→ What is expected: Would you please restate the data exactly as it stands, apart from the pictures?

Items listed in a dataset
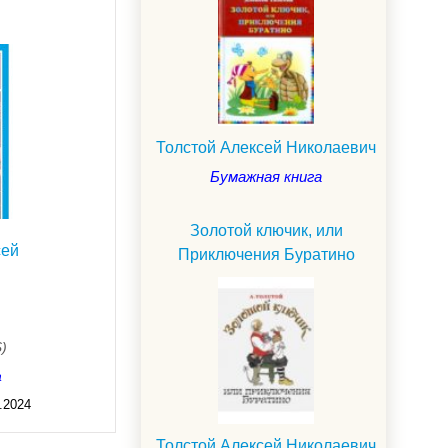
Толстой Алексей Николаевич
Бумажная книга
Золотой ключик, или
сей
Приключения Буратино
$)
а
.2024
Толстой Алексей Николаевич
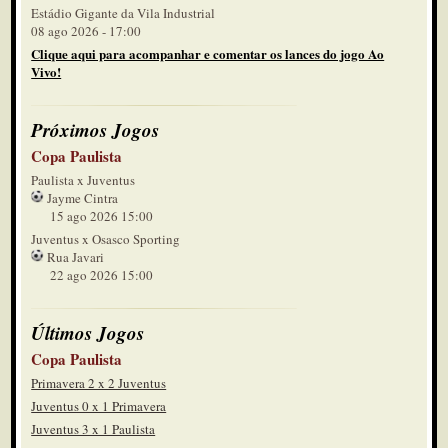
Estádio Gigante da Vila Industrial
08 ago 2026 - 17:00
Clique aqui para acompanhar e comentar os lances do jogo Ao
Vivo!
Próximos Jogos
Copa Paulista
Paulista x Juventus
Jayme Cintra
15 ago 2026 15:00
Juventus x Osasco Sporting
Rua Javari
22 ago 2026 15:00
Últimos Jogos
Copa Paulista
Primavera 2 x 2 Juventus
Juventus 0 x 1 Primavera
Juventus 3 x 1 Paulista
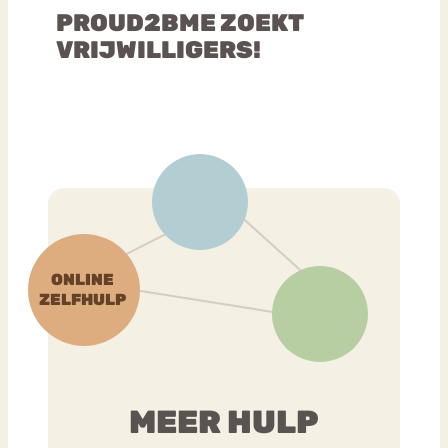
PROUD2BME ZOEKT
VRIJWILLIGERS!
MEER HULP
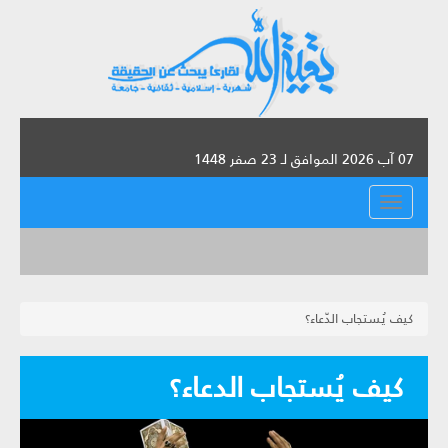
07 آب 2026 الموافق لـ 23 صفر 1448
القائمة
كيف يُستجاب الدّعاء؟
كيف يُستجاب الدعاء؟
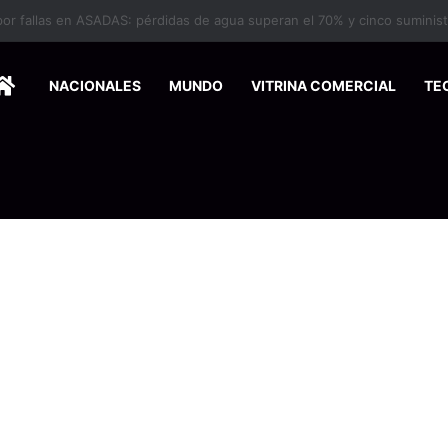
HOME
NACIONALES
MUNDO
VITRINA COMERCIAL
TE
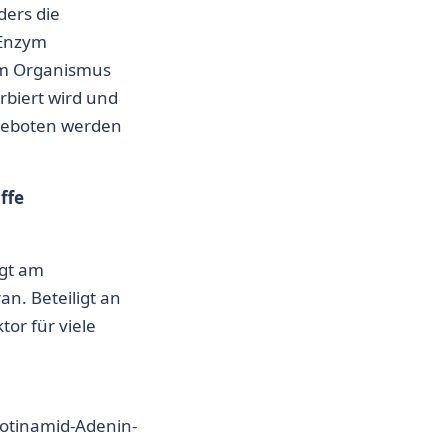
ders die
-Enzym
om Organismus
rbiert wird und
geboten werden
ffe
igt am
n. Beteiligt an
or für viele
cotinamid-Adenin-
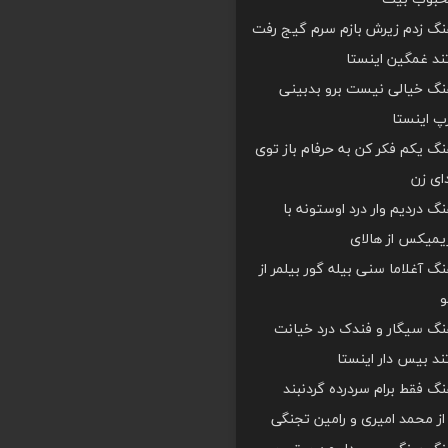
هنگ زدم زیرش بازم سرم گیج رفت
د غمگین اینستا
هنگ خیالی نیست برو بدبینی
 اینستا
هنگ یکم فکر کن به حرفام باز توی
دای زن
هنگ دردیم وار درد اوستونه با
یمیکس از هالای
هنگ آغلاما سنی بیله گور بیلمر از
و
هنگ سیگار و فندک درد خیانت
د بیس دار اینستا
هنگ فقط برام سردرده گردنبند
ز محمد امیری و رامین تجنگی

→ Answer space:
Толстой Алексей Николаевич
Бумажная книга
Золотой ключик, или
сей
Приключения Буратино
$)
а
.2024
Толстой Алексей Николаевич
Estádio Gigante da Vila Industrial
08 ago 2026 - 17:00
Clique aqui para acompanhar e comentar os lances do jogo Ao
Vivo!
Próximos Jogos
Copa Paulista
Paulista x Juventus
Jayme Cintra
15 ago 2026 15:00
Juventus x Osasco Sporting
Rua Javari
22 ago 2026 15:00
Últimos Jogos
Copa Paulista
Primavera 2 x 2 Juventus
Juventus 0 x 1 Primavera
Juventus 3 x 1 Paulista
PROUD2BME ZOEKT
VRIJWILLIGERS!
MEER HULP
07 آب 2026 الموافق لـ 23 صفر 1448
القائمة
كيف يُستجاب الدّعاء؟
كيف يُستجاب الدعاء؟
HOME
NACIONALES
MUNDO
VITRINA COMERCIAL
TE
ders die
-Enzym
om Organismus
rbiert wird und
geboten werden
ffe
igt am
n. Beteiligt an
or für viele
cotinamid-Adenin-
هنگ زدم زیرش بازم سرم گیج رفت
د غمگین اینستا
هنگ خیالی نیست برو بدبینی
 اینستا
هنگ یکم فکر کن به حرفام باز توی
دای زن
هنگ دردیم وار درد اوستونه با
یمیکس از هالای
هنگ آغلاما سنی بیله گور بیلمر از
و
هنگ سیگار و فندک درد خیانت
د بیس دار اینستا
هنگ فقط برام سردرده گردنبند
ز محمد امیری و رامین تجنگی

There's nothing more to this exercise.